**Listed records**.
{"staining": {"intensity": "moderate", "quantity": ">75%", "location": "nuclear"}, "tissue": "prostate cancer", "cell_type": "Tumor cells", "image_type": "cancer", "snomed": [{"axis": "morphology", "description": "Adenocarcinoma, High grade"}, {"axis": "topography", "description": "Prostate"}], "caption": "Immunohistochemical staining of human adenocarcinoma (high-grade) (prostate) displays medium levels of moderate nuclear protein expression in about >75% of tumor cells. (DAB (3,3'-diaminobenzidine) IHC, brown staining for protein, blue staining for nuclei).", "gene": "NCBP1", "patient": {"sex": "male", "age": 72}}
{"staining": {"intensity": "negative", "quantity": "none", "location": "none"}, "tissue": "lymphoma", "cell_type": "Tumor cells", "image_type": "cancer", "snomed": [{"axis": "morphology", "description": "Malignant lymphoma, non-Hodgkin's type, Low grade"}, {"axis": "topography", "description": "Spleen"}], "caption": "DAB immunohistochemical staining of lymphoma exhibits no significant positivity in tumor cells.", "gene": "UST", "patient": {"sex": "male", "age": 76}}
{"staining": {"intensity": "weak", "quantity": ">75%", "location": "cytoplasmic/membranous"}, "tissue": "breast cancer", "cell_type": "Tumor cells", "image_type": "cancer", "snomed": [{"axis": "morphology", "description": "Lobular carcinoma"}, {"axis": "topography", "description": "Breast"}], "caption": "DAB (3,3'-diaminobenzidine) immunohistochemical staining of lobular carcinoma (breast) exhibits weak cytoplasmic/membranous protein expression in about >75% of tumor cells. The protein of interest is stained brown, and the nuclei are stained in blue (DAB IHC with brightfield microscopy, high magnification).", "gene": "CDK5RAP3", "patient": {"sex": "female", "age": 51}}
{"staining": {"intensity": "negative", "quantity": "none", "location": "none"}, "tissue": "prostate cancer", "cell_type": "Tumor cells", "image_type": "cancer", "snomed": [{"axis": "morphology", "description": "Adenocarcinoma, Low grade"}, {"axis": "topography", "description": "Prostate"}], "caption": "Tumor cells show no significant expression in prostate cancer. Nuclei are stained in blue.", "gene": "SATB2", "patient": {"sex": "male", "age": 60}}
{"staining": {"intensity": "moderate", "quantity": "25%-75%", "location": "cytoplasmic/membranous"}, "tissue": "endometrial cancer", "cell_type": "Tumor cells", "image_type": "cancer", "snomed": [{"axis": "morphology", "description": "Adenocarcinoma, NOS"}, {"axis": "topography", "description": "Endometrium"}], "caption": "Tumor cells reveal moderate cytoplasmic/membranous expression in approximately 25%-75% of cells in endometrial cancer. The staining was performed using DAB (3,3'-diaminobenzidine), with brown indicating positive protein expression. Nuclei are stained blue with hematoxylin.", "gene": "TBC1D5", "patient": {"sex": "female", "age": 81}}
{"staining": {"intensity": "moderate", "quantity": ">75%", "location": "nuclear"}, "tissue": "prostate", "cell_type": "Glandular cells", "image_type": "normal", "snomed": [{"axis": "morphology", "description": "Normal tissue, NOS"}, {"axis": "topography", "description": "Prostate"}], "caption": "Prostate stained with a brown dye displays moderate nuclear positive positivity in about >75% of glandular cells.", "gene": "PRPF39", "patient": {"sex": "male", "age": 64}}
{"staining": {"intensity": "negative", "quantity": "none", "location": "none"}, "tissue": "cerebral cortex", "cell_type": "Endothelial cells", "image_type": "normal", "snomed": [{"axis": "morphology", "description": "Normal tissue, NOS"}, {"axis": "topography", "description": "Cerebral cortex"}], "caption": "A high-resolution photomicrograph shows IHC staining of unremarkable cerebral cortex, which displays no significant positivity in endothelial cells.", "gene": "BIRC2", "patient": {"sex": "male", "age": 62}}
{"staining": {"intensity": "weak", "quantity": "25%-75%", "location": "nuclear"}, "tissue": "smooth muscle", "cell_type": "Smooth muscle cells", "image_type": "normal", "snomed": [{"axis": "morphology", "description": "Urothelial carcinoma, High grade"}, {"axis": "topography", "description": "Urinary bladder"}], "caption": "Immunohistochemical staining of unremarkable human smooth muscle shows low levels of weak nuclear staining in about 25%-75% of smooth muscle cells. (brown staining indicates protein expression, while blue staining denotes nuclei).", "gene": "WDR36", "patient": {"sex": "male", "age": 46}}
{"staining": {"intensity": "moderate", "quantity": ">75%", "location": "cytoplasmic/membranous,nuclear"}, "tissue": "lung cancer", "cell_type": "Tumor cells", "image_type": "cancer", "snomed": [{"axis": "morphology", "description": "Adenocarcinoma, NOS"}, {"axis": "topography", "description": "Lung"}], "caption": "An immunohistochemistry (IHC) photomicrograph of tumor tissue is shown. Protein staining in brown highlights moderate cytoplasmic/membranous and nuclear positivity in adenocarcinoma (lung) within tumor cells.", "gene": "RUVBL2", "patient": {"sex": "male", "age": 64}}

**What is required**. Above are the records; reproduce all of them exactly.

**Task solution**.
{"staining": {"intensity": "moderate", "quantity": ">75%", "location": "nuclear"}, "tissue": "prostate cancer", "cell_type": "Tumor cells", "image_type": "cancer", "snomed": [{"axis": "morphology", "description": "Adenocarcinoma, High grade"}, {"axis": "topography", "description": "Prostate"}], "caption": "Immunohistochemical staining of human adenocarcinoma (high-grade) (prostate) displays medium levels of moderate nuclear protein expression in about >75% of tumor cells. (DAB (3,3'-diaminobenzidine) IHC, brown staining for protein, blue staining for nuclei).", "gene": "NCBP1", "patient": {"sex": "male", "age": 72}}
{"staining": {"intensity": "negative", "quantity": "none", "location": "none"}, "tissue": "lymphoma", "cell_type": "Tumor cells", "image_type": "cancer", "snomed": [{"axis": "morphology", "description": "Malignant lymphoma, non-Hodgkin's type, Low grade"}, {"axis": "topography", "description": "Spleen"}], "caption": "DAB immunohistochemical staining of lymphoma exhibits no significant positivity in tumor cells.", "gene": "UST", "patient": {"sex": "male", "age": 76}}
{"staining": {"intensity": "weak", "quantity": ">75%", "location": "cytoplasmic/membranous"}, "tissue": "breast cancer", "cell_type": "Tumor cells", "image_type": "cancer", "snomed": [{"axis": "morphology", "description": "Lobular carcinoma"}, {"axis": "topography", "description": "Breast"}], "caption": "DAB (3,3'-diaminobenzidine) immunohistochemical staining of lobular carcinoma (breast) exhibits weak cytoplasmic/membranous protein expression in about >75% of tumor cells. The protein of interest is stained brown, and the nuclei are stained in blue (DAB IHC with brightfield microscopy, high magnification).", "gene": "CDK5RAP3", "patient": {"sex": "female", "age": 51}}
{"staining": {"intensity": "negative", "quantity": "none", "location": "none"}, "tissue": "prostate cancer", "cell_type": "Tumor cells", "image_type": "cancer", "snomed": [{"axis": "morphology", "description": "Adenocarcinoma, Low grade"}, {"axis": "topography", "description": "Prostate"}], "caption": "Tumor cells show no significant expression in prostate cancer. Nuclei are stained in blue.", "gene": "SATB2", "patient": {"sex": "male", "age": 60}}
{"staining": {"intensity": "moderate", "quantity": "25%-75%", "location": "cytoplasmic/membranous"}, "tissue": "endometrial cancer", "cell_type": "Tumor cells", "image_type": "cancer", "snomed": [{"axis": "morphology", "description": "Adenocarcinoma, NOS"}, {"axis": "topography", "description": "Endometrium"}], "caption": "Tumor cells reveal moderate cytoplasmic/membranous expression in approximately 25%-75% of cells in endometrial cancer. The staining was performed using DAB (3,3'-diaminobenzidine), with brown indicating positive protein expression. Nuclei are stained blue with hematoxylin.", "gene": "TBC1D5", "patient": {"sex": "female", "age": 81}}
{"staining": {"intensity": "moderate", "quantity": ">75%", "location": "nuclear"}, "tissue": "prostate", "cell_type": "Glandular cells", "image_type": "normal", "snomed": [{"axis": "morphology", "description": "Normal tissue, NOS"}, {"axis": "topography", "description": "Prostate"}], "caption": "Prostate stained with a brown dye displays moderate nuclear positive positivity in about >75% of glandular cells.", "gene": "PRPF39", "patient": {"sex": "male", "age": 64}}
{"staining": {"intensity": "negative", "quantity": "none", "location": "none"}, "tissue": "cerebral cortex", "cell_type": "Endothelial cells", "image_type": "normal", "snomed": [{"axis": "morphology", "description": "Normal tissue, NOS"}, {"axis": "topography", "description": "Cerebral cortex"}], "caption": "A high-resolution photomicrograph shows IHC staining of unremarkable cerebral cortex, which displays no significant positivity in endothelial cells.", "gene": "BIRC2", "patient": {"sex": "male", "age": 62}}
{"staining": {"intensity": "weak", "quantity": "25%-75%", "location": "nuclear"}, "tissue": "smooth muscle", "cell_type": "Smooth muscle cells", "image_type": "normal", "snomed": [{"axis": "morphology", "description": "Urothelial carcinoma, High grade"}, {"axis": "topography", "description": "Urinary bladder"}], "caption": "Immunohistochemical staining of unremarkable human smooth muscle shows low levels of weak nuclear staining in about 25%-75% of smooth muscle cells. (brown staining indicates protein expression, while blue staining denotes nuclei).", "gene": "WDR36", "patient": {"sex": "male", "age": 46}}
{"staining": {"intensity": "moderate", "quantity": ">75%", "location": "cytoplasmic/membranous,nuclear"}, "tissue": "lung cancer", "cell_type": "Tumor cells", "image_type": "cancer", "snomed": [{"axis": "morphology", "description": "Adenocarcinoma, NOS"}, {"axis": "topography", "description": "Lung"}], "caption": "An immunohistochemistry (IHC) photomicrograph of tumor tissue is shown. Protein staining in brown highlights moderate cytoplasmic/membranous and nuclear positivity in adenocarcinoma (lung) within tumor cells.", "gene": "RUVBL2", "patient": {"sex": "male", "age": 64}}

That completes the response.